▶ [Directions for this task]:
Pick out and copy every line in the items that contains the string "phones".

Raw data section start

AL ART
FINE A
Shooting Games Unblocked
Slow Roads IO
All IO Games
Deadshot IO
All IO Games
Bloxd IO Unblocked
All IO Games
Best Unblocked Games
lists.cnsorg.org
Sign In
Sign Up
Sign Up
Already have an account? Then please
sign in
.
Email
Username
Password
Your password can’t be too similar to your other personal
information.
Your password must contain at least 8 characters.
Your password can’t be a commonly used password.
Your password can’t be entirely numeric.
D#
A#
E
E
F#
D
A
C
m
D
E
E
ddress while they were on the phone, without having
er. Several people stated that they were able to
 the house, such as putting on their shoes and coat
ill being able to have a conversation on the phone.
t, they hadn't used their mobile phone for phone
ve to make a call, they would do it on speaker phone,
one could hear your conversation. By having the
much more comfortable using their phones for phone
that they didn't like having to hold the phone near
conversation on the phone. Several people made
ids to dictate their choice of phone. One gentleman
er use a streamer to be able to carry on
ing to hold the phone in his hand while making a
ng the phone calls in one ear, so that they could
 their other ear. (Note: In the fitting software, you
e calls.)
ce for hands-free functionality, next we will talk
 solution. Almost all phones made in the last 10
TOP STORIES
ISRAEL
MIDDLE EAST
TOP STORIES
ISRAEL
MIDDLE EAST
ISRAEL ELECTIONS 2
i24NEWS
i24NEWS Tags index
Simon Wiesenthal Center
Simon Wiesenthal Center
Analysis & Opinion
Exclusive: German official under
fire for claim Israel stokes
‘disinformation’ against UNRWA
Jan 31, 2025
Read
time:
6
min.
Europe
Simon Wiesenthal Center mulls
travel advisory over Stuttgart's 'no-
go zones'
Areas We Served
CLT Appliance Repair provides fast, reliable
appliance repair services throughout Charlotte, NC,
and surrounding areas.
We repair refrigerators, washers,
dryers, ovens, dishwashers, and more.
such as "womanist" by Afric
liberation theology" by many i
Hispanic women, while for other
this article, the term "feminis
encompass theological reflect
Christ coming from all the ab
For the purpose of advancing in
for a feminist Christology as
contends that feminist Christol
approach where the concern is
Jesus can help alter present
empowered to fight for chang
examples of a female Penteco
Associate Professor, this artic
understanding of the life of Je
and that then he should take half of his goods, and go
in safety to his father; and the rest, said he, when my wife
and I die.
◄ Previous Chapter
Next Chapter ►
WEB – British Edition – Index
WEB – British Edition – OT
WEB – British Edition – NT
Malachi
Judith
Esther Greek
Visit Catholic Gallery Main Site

Raw data section end

▶ [Task output]:
much more comfortable using their phones for phone
 solution. Almost all phones made in the last 10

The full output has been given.